Among the entries that follow, find every line with the word "Тернопільщині" and copy it.

*** Data Section Begins ***

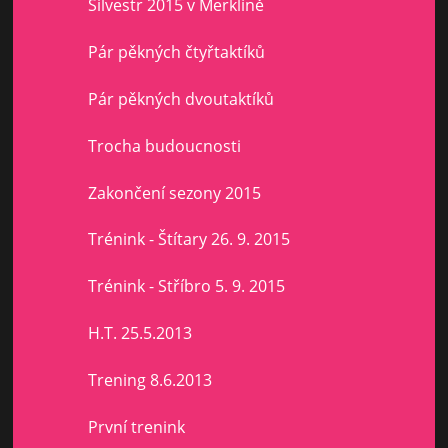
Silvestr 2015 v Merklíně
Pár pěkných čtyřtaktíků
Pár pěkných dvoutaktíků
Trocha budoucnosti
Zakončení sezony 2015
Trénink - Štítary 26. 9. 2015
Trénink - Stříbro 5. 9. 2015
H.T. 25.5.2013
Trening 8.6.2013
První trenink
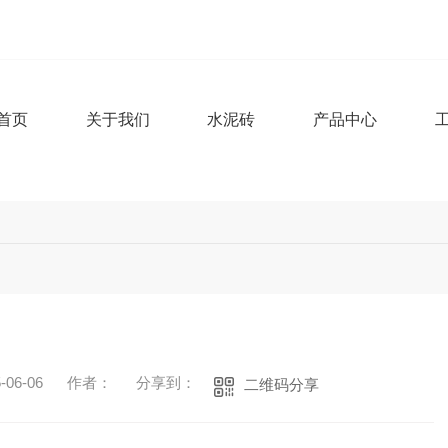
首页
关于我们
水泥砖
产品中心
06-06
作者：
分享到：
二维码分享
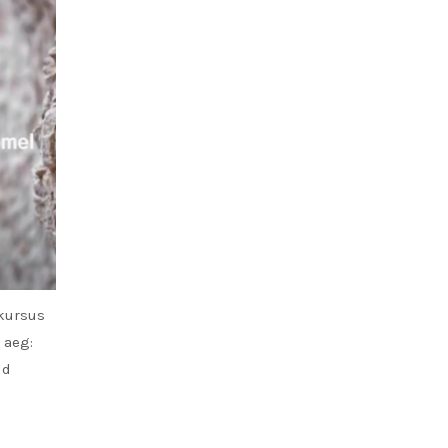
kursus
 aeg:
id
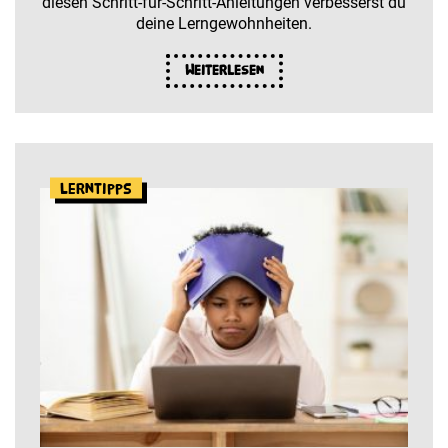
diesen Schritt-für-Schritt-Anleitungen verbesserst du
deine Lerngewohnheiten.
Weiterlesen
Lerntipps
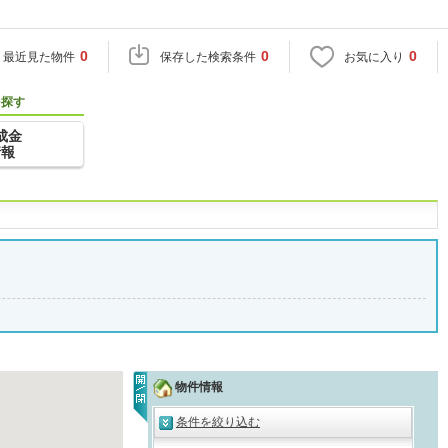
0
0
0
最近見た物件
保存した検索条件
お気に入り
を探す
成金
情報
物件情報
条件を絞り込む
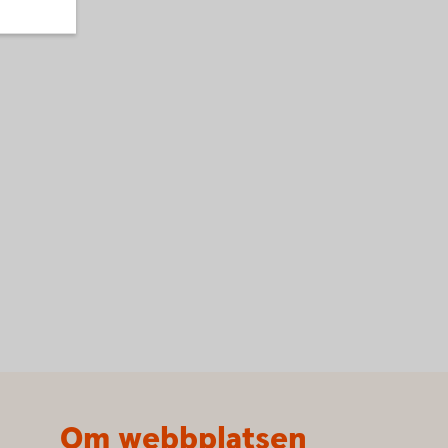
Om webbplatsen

*** Data Section Ends ***
*** Data Section Begins ***

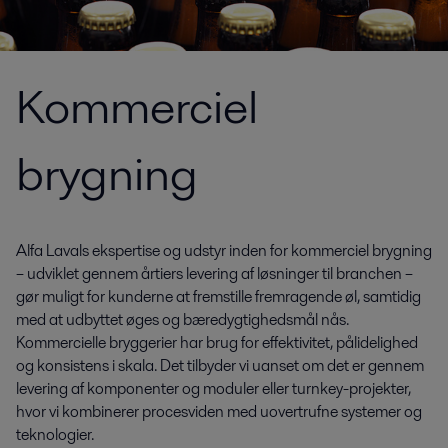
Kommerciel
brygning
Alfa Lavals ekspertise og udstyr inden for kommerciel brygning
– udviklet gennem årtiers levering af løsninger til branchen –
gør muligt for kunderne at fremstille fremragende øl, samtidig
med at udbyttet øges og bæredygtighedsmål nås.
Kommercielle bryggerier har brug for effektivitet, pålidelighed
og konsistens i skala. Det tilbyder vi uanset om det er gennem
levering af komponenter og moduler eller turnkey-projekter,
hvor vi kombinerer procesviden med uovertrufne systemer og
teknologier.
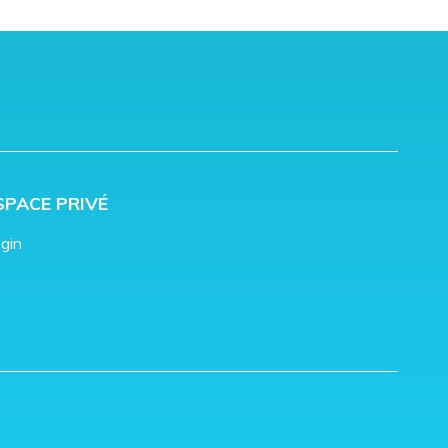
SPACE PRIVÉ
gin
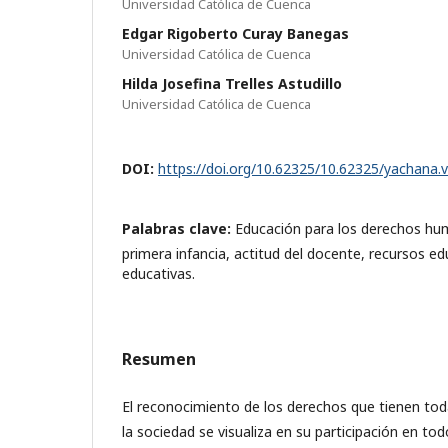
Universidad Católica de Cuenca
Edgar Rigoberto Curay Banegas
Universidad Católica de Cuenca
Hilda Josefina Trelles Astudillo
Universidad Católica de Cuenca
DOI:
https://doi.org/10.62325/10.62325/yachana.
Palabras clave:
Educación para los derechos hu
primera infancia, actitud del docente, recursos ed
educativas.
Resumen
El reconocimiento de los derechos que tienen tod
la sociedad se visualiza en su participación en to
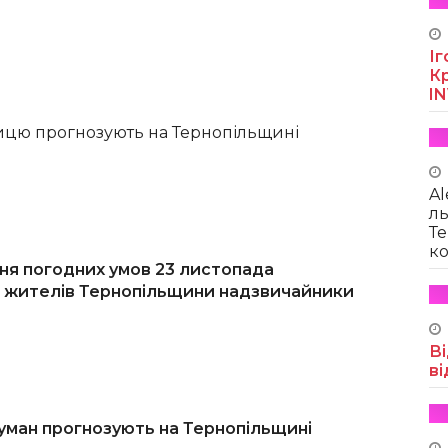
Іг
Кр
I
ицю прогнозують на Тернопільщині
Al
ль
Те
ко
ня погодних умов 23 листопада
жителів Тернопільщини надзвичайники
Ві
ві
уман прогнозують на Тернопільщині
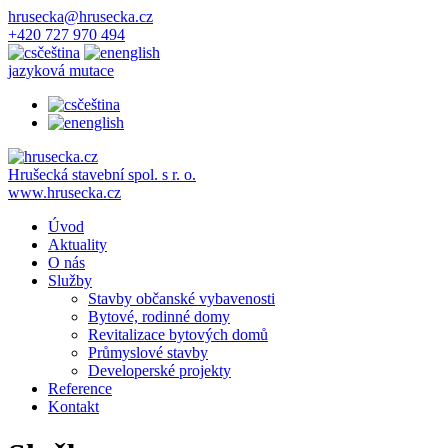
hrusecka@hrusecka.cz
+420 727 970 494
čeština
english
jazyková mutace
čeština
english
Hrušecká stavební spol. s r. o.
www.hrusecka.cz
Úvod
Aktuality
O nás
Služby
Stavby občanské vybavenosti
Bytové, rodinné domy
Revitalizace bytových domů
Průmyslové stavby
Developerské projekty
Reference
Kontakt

*** Data Section Ends ***
*** Data Section Begins ***

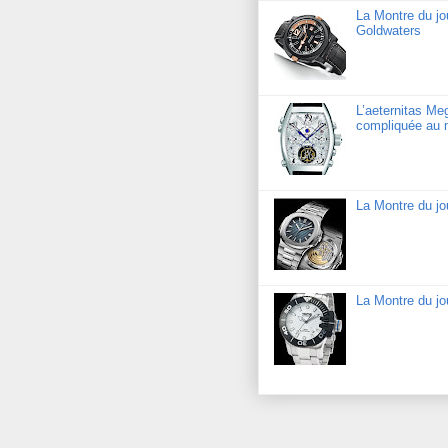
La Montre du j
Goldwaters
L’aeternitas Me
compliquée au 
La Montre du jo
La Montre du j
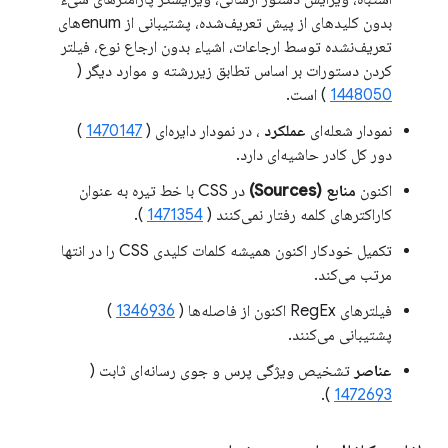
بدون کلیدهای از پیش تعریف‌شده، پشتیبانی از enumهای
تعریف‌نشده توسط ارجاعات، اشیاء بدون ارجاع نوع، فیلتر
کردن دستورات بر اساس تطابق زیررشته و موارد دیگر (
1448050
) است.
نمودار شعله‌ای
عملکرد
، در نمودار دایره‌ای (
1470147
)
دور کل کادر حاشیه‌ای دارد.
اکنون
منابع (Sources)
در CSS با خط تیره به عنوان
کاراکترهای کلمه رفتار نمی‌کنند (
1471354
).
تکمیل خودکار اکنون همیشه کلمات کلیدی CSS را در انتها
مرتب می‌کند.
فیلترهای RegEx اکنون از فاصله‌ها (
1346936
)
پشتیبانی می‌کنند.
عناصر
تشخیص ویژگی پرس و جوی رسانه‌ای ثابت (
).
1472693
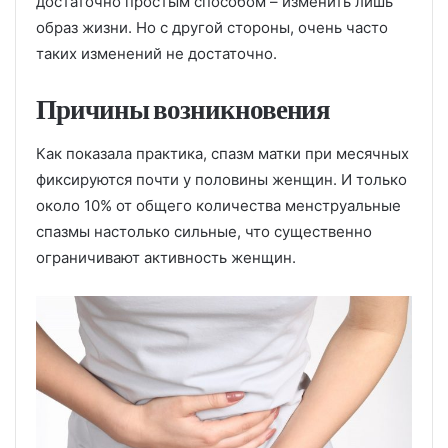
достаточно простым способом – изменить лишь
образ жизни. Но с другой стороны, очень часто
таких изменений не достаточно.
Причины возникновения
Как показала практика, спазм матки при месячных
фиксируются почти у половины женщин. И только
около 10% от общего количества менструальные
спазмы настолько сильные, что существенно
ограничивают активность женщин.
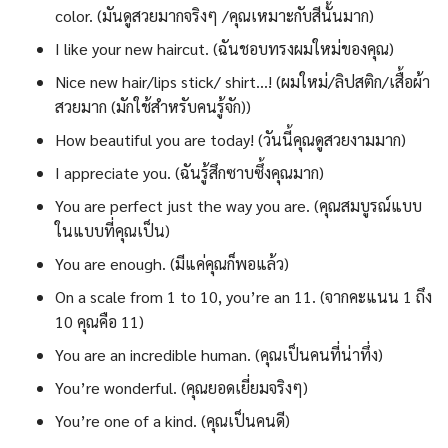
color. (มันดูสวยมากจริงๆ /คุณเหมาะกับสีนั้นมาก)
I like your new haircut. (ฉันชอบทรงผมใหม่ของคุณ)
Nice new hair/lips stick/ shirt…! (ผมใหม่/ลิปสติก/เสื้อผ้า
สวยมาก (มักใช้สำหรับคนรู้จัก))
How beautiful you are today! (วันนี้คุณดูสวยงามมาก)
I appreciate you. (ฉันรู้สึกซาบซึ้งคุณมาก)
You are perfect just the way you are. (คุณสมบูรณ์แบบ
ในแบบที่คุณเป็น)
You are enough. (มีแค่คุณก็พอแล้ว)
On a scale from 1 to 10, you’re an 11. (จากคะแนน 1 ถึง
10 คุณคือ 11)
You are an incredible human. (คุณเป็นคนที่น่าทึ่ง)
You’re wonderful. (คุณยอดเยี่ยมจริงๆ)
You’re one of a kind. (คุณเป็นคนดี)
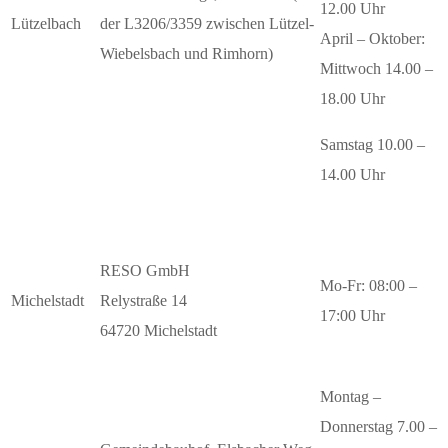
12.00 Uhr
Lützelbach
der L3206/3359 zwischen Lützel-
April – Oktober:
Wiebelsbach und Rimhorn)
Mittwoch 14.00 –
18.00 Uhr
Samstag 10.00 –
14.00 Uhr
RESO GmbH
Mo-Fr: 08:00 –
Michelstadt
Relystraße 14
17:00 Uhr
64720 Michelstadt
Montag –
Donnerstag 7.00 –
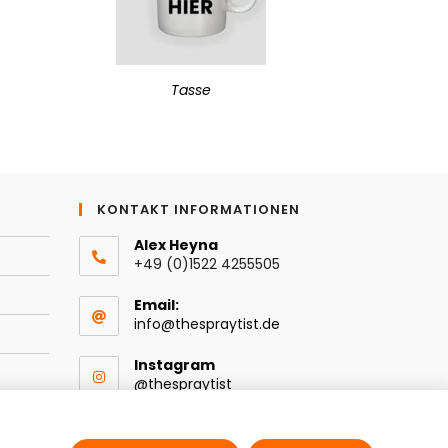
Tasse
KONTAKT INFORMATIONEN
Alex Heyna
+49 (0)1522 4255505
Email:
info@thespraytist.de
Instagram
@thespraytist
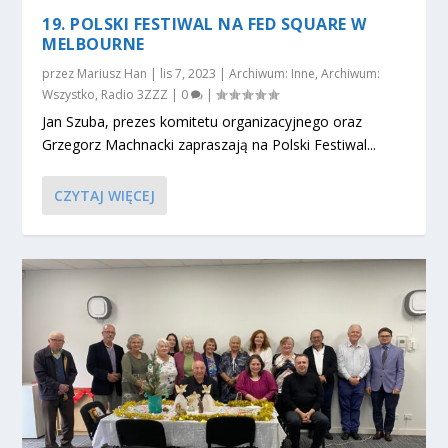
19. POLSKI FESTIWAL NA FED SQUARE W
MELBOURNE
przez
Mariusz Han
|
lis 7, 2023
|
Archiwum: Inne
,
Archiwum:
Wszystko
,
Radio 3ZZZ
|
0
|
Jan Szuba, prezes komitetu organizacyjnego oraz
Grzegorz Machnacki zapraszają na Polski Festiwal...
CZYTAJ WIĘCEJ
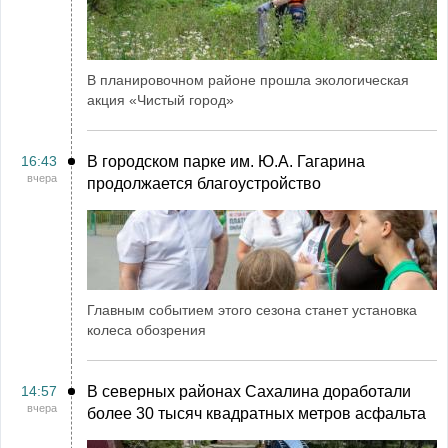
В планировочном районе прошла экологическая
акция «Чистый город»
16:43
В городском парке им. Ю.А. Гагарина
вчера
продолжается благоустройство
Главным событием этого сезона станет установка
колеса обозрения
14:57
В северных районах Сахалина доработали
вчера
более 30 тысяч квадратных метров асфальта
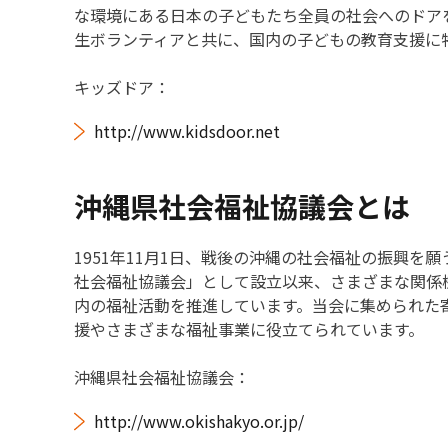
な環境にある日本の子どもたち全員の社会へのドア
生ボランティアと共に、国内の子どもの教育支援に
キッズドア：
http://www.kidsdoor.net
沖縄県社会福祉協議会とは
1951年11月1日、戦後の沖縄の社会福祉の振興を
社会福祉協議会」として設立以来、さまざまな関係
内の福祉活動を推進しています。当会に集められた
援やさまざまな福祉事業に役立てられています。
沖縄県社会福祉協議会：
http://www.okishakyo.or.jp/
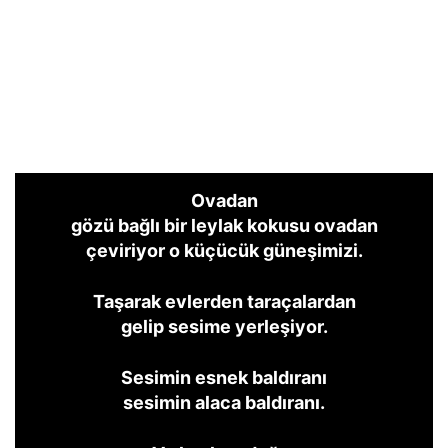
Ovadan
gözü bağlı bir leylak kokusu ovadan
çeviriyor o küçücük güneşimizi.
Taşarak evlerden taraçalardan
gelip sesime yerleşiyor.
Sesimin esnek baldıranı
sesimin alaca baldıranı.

*** Data Section Ends ***

__Task solution__.
ицю прогнозують на Тернопільщині
уман прогнозують на Тернопільщині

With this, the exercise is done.